What is a Floodplain?
A floodplain is any land area susceptible to being inundated by flood waters from any sources:
- A river or stream channel up to natural banks
- Low-lying area along a river, stream, or coast subject to flooding
- Area along a river, stream, or coast subject to flooding by the 1% chance flood
- Area along a river, stream, or coast that is developed and subject to flooding
Turn around, don't drown. If you see water on the road, be safe and take a different route.
Turn Around. Don't Drown!
Frequently Asked Questions
- What is a 100-year flood event?
- Are you in the floodplain?
- Do you need flood insurance?
- What is Your Risk of Flooding?
- Can You Build in the Floodplain?
- What can't be done in the floodplain?
A 100-year flood is a flood with a 1% or 1/100 chance of occurring in any given year. This is not to be confused with the idea that a 100-year flood event only happens once every 100 years. In fact, a 100-year flood event can occur multiple times within the year.
Everyone is in a floodplain. What you really want to know is if you are in a high-risk zone. The high-risk zones are mainly A and AE. The lowest risk zone is X. Visit Bexar Flood Facts to view your flood map.

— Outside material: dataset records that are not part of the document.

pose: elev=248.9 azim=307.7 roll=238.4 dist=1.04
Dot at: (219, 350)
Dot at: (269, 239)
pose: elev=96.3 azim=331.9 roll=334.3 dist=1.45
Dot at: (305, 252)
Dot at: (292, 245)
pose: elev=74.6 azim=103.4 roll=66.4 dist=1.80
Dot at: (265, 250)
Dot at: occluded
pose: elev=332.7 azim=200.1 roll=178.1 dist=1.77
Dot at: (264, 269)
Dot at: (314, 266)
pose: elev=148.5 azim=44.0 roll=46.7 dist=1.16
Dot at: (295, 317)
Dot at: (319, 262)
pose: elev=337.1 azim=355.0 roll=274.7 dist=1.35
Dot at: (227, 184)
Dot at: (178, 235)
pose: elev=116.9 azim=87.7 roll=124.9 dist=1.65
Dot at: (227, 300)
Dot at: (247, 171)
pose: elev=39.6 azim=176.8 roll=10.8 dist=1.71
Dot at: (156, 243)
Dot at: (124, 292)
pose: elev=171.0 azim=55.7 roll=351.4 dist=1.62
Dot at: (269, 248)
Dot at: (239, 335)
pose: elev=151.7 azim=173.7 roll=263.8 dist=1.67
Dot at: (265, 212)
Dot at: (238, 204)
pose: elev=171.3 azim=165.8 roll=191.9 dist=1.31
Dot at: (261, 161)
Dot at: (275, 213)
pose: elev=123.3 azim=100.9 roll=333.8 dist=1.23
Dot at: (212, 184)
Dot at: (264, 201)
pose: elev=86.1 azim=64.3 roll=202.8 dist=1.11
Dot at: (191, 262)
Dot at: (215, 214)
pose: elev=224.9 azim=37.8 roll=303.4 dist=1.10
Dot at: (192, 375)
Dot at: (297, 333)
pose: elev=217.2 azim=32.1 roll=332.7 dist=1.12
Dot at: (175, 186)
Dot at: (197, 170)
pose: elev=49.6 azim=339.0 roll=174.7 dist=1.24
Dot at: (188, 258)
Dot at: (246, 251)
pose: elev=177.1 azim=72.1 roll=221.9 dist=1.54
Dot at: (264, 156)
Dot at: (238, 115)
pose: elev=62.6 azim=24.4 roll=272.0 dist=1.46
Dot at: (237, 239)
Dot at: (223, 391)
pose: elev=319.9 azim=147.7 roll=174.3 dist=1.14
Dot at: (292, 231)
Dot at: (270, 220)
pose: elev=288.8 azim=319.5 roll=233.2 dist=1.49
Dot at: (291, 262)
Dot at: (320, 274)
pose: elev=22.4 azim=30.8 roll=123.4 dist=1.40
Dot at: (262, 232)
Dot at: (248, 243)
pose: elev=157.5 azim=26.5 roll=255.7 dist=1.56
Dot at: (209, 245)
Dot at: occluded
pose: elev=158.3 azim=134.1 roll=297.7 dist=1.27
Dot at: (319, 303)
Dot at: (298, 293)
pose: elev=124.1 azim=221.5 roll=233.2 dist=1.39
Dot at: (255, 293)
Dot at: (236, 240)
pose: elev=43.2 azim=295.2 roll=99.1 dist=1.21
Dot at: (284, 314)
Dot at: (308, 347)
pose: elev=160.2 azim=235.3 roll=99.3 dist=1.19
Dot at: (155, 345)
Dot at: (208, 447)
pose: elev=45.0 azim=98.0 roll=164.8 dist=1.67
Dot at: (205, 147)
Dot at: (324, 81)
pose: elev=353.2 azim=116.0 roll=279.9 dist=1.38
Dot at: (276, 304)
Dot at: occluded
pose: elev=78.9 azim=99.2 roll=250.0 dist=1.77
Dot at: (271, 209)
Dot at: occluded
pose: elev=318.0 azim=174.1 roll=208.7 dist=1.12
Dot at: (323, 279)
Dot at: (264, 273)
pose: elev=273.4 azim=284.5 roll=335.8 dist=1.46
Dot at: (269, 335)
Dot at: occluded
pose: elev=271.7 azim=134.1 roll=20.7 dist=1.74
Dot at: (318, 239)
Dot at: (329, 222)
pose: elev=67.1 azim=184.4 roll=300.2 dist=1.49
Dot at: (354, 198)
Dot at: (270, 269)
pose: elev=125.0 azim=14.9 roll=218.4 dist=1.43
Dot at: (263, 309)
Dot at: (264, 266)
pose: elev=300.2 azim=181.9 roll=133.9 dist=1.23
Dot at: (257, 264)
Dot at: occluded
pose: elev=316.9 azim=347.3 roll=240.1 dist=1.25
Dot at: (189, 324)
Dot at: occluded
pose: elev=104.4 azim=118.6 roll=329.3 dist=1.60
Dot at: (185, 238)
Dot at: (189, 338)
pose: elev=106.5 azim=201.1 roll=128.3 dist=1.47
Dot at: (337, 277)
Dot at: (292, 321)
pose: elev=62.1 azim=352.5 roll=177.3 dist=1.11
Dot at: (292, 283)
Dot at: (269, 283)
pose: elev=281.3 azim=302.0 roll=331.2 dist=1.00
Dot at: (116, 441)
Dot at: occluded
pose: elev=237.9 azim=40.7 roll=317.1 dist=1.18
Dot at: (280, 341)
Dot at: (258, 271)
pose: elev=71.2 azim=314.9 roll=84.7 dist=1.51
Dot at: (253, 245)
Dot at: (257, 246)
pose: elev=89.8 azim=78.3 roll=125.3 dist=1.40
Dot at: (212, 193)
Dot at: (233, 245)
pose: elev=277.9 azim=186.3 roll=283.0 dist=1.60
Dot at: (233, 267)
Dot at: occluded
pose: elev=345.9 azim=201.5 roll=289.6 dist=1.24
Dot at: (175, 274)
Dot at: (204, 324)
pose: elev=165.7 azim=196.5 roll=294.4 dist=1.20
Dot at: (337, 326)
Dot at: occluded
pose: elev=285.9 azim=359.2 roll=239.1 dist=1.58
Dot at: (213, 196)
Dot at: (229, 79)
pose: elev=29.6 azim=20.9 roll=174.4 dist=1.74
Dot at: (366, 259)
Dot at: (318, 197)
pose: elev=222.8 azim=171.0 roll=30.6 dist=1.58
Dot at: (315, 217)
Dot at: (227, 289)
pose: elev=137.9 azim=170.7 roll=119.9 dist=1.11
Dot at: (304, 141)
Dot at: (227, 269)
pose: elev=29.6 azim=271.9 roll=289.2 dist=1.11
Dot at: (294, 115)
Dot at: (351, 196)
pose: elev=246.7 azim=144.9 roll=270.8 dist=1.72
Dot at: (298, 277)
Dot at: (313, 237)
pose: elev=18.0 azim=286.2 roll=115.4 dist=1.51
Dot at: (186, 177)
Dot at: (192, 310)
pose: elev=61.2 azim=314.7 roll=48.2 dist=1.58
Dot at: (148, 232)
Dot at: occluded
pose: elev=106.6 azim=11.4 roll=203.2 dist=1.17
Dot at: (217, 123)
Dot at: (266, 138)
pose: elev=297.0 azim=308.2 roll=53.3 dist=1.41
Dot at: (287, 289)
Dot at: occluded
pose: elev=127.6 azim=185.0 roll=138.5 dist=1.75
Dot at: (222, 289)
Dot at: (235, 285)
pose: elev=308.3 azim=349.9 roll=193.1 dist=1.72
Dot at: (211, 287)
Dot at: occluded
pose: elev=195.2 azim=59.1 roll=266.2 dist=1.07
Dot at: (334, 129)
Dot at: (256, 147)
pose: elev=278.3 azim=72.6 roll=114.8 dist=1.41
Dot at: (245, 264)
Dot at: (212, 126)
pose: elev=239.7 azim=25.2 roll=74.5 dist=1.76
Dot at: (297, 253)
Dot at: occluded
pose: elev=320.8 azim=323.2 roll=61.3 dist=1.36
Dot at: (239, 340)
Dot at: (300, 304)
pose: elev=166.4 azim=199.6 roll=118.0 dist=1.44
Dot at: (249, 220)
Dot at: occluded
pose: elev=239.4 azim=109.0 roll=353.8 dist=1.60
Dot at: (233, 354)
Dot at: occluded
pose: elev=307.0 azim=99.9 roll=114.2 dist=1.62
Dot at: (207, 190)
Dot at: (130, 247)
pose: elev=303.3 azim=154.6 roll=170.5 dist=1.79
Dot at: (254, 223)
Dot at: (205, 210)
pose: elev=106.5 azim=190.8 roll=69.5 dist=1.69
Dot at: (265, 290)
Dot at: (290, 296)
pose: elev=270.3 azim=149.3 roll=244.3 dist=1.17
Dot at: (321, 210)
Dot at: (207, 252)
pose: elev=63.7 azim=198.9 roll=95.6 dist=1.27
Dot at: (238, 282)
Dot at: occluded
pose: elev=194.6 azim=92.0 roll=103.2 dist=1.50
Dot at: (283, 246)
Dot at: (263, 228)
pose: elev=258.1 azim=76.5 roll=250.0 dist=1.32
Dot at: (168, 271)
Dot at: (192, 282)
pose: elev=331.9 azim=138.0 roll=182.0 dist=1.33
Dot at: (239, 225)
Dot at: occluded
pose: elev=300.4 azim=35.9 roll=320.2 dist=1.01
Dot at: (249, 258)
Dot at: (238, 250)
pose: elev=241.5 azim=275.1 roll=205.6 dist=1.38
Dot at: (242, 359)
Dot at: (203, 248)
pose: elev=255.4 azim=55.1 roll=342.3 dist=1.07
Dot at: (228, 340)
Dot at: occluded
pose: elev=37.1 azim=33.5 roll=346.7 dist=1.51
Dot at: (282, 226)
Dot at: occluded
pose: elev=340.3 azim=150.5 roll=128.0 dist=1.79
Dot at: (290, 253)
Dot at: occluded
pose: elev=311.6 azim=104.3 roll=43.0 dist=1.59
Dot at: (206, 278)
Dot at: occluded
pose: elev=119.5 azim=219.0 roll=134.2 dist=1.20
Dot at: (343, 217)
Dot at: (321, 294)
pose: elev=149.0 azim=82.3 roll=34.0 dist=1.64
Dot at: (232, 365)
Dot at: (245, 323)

Bexar Flood Facts Online Resource
Bexar County does not require flood insurance. However, we recommend you speak to your insurance agent and go to Floodsmart.gov to get more information. Floodsmart.gov
There are many factors in finding your risk of flooding. Those include:
- Flood-zone location
- Home elevation
- Location of mechanical equipment (A/C, generator, etc.)
- Mother nature!
- Site grading
Yes, however, there are numerous requirements that must be met and a permit must also be obtained. Visit the Public Works permits page to get your permit. Public Works Flood Development Permits Page
The following actions can't take place in the floodplain:
- Fill in the floodplain
- Build/construct without a permit
- Any ground modifications including grading and excavating
- Store hazardous materials including floatables (objects that can float away during a flood), tires, chemicals, and stockpiles of sediment, gravel, etc.